Money gave the old man his opportunity. He fitted out a big research lab in California, not too far from civilization, but secluded enough for secrecy. Then he set about to try his selective repellor on living tissues. His suspicion, that wonderful things could be discovered if he tuned his anti-gravitational field to the undesirable elements in the body, was confirmed. Like lead poisoning—something no doctor can cure if it is severe. He found that he could cure a case of lead poisoning merely by making the lead go away from there via the field. More wonderful things began to come out of the Stegner laboratory, and he made a lot more money.
Which was all very well indeed, only the Prof couldn't leave well enough alone—he had to delve and pry. He had his own theories about disease and its cause, old age, and so on—all nuttier than a fruit cake. He was something of a crank on various health foods and diets that left out foods raised with chemical fertilizers. He had an organic garden, a garden where no chemical fertilizer or poison spray was ever used. And after all, who knew better than the Prof—who could isolate them in a trice—how many poisons could be found accumulating in the average human body, consumed along with perfectly harmless foods during a lifetime?
Anyway, when the Prof called in the press, myself among them, he was really excited. "Gentlemen," he said, "I have solved the greatest medical puzzle of all time. Before me, no medical man knew the cause of old age. I have proved what the deterioration factor is, and I have provided a remedy—a sure and immediate remedy! The golden age of mankind is here! Our life span can be greatly extended!"

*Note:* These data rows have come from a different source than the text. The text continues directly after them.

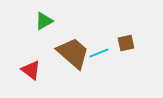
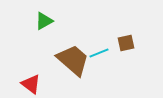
brown trapezoid: moved 7 px down
red triangle: moved 14 px down
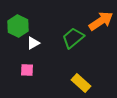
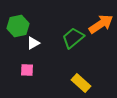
orange arrow: moved 3 px down
green hexagon: rotated 20 degrees clockwise
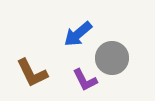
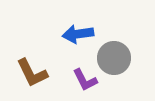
blue arrow: rotated 32 degrees clockwise
gray circle: moved 2 px right
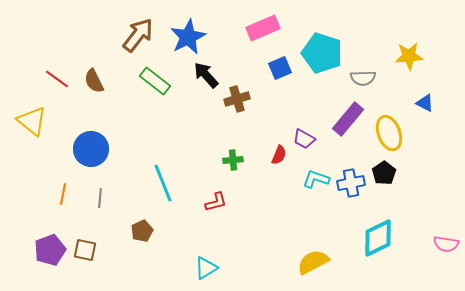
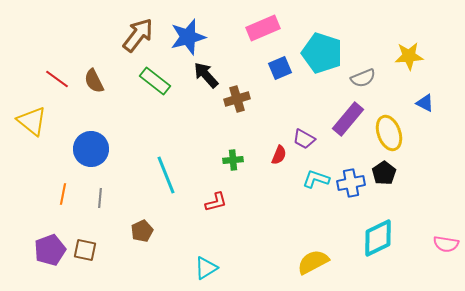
blue star: rotated 12 degrees clockwise
gray semicircle: rotated 20 degrees counterclockwise
cyan line: moved 3 px right, 8 px up
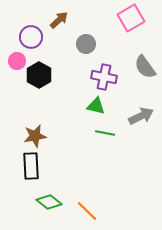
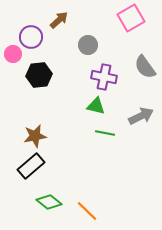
gray circle: moved 2 px right, 1 px down
pink circle: moved 4 px left, 7 px up
black hexagon: rotated 25 degrees clockwise
black rectangle: rotated 52 degrees clockwise
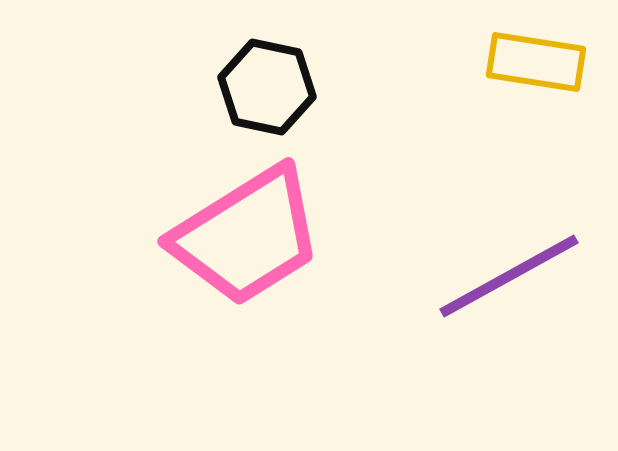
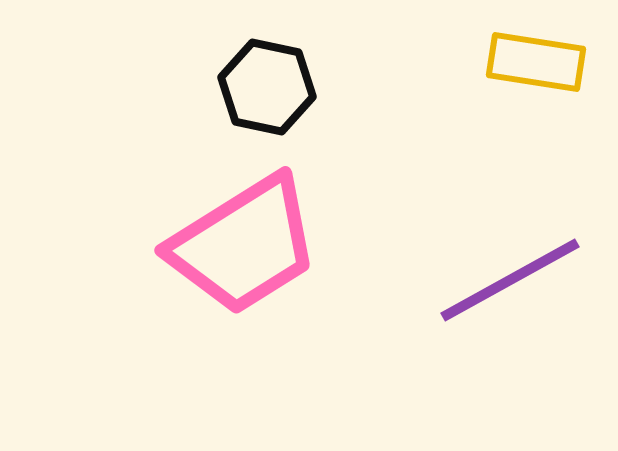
pink trapezoid: moved 3 px left, 9 px down
purple line: moved 1 px right, 4 px down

I looked at Jake Heinz, my cameraman. Jake winked at me, but I didn't respond. I liked the Prof. Such a fine old gentleman, to go whacky from so much success....
Jake took a few shots of the Prof's rabbits and guinea pigs, of the Prof himself, and of the apparatus he had constructed which he claimed drove out the causative poison of age; a poison he called a radioactive isotope of Potassium. The other reporters, not having the soft hearts Jake and I toted around, wrote him up as a joke; said right out they thought the old boy was blowing his top. Immortality! Hah! They presented the whole thing as a farce.
No reporters were ever more wrong than those smart buckos.
Some months after the Prof's little news conference was over and forgotten, an item of vast importance turned up. It seemed that around Stegner's secluded retreat there was a line where things started. What kind of things? Well, up to that line, things were normal; but beyond it, grass got enormous, the ground was higher and softer. Trees forgot to shed their leaves. Animals flocked there to eat the lush grass, so the Prof erected a ten-foot electrified fence around his land to keep out the hordes of rabbits, deer, mice and what have you that came to feast off the new supply of better forage.
That was only the beginning. Some months later there came items about houseflies the size of walnuts hatching out around the Prof's retreat. Now a swarm of houseflies the size of walnuts is news, and Jake and I got up there on the jump.
It was terrific! The flies were there all right, but so were a good many other oversized creatures. Roosting in the trees were robins, bluebirds, and doves as large as turkeys. King-sized ducks waddled about importantly, displaying pouter-pigeon crops from overeating. It was as if some god had drawn a line and said: "This is the new Eden, where all living things will prosper terrifically."